The lines below, all of them, should be returned exactly as they appear.

Saved data entries
Content starts

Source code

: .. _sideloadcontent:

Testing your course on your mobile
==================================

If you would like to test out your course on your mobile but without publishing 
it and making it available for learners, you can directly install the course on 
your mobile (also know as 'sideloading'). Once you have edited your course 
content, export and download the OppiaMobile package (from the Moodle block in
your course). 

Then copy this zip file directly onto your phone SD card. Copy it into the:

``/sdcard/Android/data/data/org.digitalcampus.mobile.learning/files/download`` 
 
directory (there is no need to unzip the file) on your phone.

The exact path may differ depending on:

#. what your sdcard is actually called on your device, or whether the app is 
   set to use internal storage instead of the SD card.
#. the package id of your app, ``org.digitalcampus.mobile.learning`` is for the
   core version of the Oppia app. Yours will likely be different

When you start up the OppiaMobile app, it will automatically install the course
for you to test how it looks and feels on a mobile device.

Content ends

- _Output below_:
Source code

: .. _sideloadcontent:

Testing your course on your mobile
==================================

If you would like to test out your course on your mobile but without publishing 
it and making it available for learners, you can directly install the course on 
your mobile (also know as 'sideloading'). Once you have edited your course 
content, export and download the OppiaMobile package (from the Moodle block in
your course). 

Then copy this zip file directly onto your phone SD card. Copy it into the:

``/sdcard/Android/data/data/org.digitalcampus.mobile.learning/files/download`` 
 
directory (there is no need to unzip the file) on your phone.

The exact path may differ depending on:

#. what your sdcard is actually called on your device, or whether the app is 
   set to use internal storage instead of the SD card.
#. the package id of your app, ``org.digitalcampus.mobile.learning`` is for the
   core version of the Oppia app. Yours will likely be different

When you start up the OppiaMobile app, it will automatically install the course
for you to test how it looks and feels on a mobile device.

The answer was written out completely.